**SHORT EXERCISE A:** Which strong female characters in American fiction does the blog post on John Fante list in parentheses to dispute Ron Rash's notion? Give them in the order the post names them.

Thursday, January 15, 2009

Full of Life

In the Manchester Guardian’s book blog, Rob Woodard looks back at John Fante’s Ask the Dust, a 1939 novel which has been described as a masterpiece. Everyone seems quite taken by the novel’s influence upon Charles Bukowski, who called Fante “my God” and was single-handedly responsible for getting his work back into print. (The sorry thought that there would have been no Bukowski without Fante is almost enough to make you wish there had been no Fante.) Ask the Dust is the second volume of a trilogy—or perhaps a tetralogy, if his late-in-life novel Dreams from Bunker Hill, dictated to his wife four decades later, after Fante had gone blind from diabetes, is included—of vaguely proletarian novels about a second-generation immigrant’s struggle up from poverty and fight for a piece of the American pie.

Mark Athitakis linked to Woodard’s post on Fante yesterday, which is how I came upon it. And in one of those marvelous coincidences that blogging seems to encourage, earlier today Athitakis wrote about the novelist Ron Rash, mentioning his “notion that strong female characters are lacking in American fiction.” It’s a fairly stupid notion (did I mention Isabel Archer, Mrs Todd and her mother in The Country of the Pointed Firs, Cather’s Ántonia, Glenway Wescott’s Grandmothers, Janet Lewis’s Wife of Martin Guerre? Just how many names do you want?). By coincidence, however, John Fante also contributed a strong female character to American fiction. In what is, to my mind, his real masterpiece.

**SHORT EXERCISE B:** In the entries, rewrite the stretch from the line containing "catalogue / barcode: US 1007559" through the line containing "name author: (Fisch. & C.A. Mey.) Greene", changing "collector number" to "field number" and keeping everything else the same.

**GIVEN RECORDS:**
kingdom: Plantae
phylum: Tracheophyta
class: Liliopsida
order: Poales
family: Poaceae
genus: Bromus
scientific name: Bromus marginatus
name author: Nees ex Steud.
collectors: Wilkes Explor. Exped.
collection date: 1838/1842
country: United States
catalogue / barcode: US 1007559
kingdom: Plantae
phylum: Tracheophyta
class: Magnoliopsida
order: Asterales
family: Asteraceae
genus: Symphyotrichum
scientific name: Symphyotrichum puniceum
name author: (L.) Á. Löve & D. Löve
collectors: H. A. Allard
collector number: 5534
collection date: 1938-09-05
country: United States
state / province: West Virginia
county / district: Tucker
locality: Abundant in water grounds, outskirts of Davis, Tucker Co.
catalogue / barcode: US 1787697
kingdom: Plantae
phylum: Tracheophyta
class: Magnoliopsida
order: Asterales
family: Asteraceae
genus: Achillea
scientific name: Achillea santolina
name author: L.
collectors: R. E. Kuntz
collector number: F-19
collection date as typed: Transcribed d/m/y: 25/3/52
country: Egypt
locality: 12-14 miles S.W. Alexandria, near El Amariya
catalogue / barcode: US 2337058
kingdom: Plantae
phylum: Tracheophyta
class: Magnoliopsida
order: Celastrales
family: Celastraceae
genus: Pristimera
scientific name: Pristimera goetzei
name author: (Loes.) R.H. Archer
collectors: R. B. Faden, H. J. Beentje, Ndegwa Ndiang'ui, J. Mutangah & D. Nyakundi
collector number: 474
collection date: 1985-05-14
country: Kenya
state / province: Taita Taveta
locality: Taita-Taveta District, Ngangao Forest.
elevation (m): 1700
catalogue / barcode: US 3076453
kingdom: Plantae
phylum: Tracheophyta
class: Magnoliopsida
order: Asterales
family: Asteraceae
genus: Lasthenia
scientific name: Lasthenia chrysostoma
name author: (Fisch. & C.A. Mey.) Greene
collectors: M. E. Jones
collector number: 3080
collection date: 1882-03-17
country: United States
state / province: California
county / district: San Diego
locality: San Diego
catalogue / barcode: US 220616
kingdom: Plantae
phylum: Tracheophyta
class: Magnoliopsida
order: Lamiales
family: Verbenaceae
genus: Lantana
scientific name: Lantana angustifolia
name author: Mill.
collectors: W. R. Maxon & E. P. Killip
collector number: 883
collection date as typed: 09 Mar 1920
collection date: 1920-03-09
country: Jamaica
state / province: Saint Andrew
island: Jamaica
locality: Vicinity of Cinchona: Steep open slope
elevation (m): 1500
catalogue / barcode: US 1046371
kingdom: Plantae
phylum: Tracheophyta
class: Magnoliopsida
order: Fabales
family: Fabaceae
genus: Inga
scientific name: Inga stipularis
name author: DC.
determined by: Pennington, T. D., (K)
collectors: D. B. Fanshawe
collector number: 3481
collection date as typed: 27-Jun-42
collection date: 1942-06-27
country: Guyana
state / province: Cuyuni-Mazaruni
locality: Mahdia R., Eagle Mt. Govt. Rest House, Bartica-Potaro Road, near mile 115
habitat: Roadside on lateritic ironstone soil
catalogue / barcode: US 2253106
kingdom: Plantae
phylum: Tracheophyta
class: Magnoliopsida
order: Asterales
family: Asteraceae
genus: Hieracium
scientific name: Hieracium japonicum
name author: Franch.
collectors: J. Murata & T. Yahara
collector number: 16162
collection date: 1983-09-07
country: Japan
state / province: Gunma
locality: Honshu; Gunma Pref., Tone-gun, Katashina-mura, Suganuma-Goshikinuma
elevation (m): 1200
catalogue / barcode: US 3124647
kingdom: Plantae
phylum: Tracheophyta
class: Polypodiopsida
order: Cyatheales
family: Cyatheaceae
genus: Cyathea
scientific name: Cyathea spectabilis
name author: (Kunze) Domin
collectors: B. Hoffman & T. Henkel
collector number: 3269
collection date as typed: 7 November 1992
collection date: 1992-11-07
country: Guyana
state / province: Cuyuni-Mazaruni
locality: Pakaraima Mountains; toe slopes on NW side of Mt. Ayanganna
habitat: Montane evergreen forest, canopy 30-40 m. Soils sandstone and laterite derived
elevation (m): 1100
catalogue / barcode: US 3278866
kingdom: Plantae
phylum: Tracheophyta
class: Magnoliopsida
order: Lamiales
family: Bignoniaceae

**WORKED ANSWER A:**
- Isabel Archer
- Mrs Todd and her mother in The Country of the Pointed Firs
- Cather's Ántonia
- Glenway Wescott's Grandmothers
- Janet Lewis's Wife of Martin Guerre

**WORKED ANSWER B:**
catalogue / barcode: US 1007559
kingdom: Plantae
phylum: Tracheophyta
class: Magnoliopsida
order: Asterales
family: Asteraceae
genus: Symphyotrichum
scientific name: Symphyotrichum puniceum
name author: (L.) Á. Löve & D. Löve
collectors: H. A. Allard
field number: 5534
collection date: 1938-09-05
country: United States
state / province: West Virginia
county / district: Tucker
locality: Abundant in water grounds, outskirts of Davis, Tucker Co.
catalogue / barcode: US 1787697
kingdom: Plantae
phylum: Tracheophyta
class: Magnoliopsida
order: Asterales
family: Asteraceae
genus: Achillea
scientific name: Achillea santolina
name author: L.
collectors: R. E. Kuntz
field number: F-19
collection date as typed: Transcribed d/m/y: 25/3/52
country: Egypt
locality: 12-14 miles S.W. Alexandria, near El Amariya
catalogue / barcode: US 2337058
kingdom: Plantae
phylum: Tracheophyta
class: Magnoliopsida
order: Celastrales
family: Celastraceae
genus: Pristimera
scientific name: Pristimera goetzei
name author: (Loes.) R.H. Archer
collectors: R. B. Faden, H. J. Beentje, Ndegwa Ndiang'ui, J. Mutangah & D. Nyakundi
field number: 474
collection date: 1985-05-14
country: Kenya
state / province: Taita Taveta
locality: Taita-Taveta District, Ngangao Forest.
elevation (m): 1700
catalogue / barcode: US 3076453
kingdom: Plantae
phylum: Tracheophyta
class: Magnoliopsida
order: Asterales
family: Asteraceae
genus: Lasthenia
scientific name: Lasthenia chrysostoma
name author: (Fisch. & C.A. Mey.) Greene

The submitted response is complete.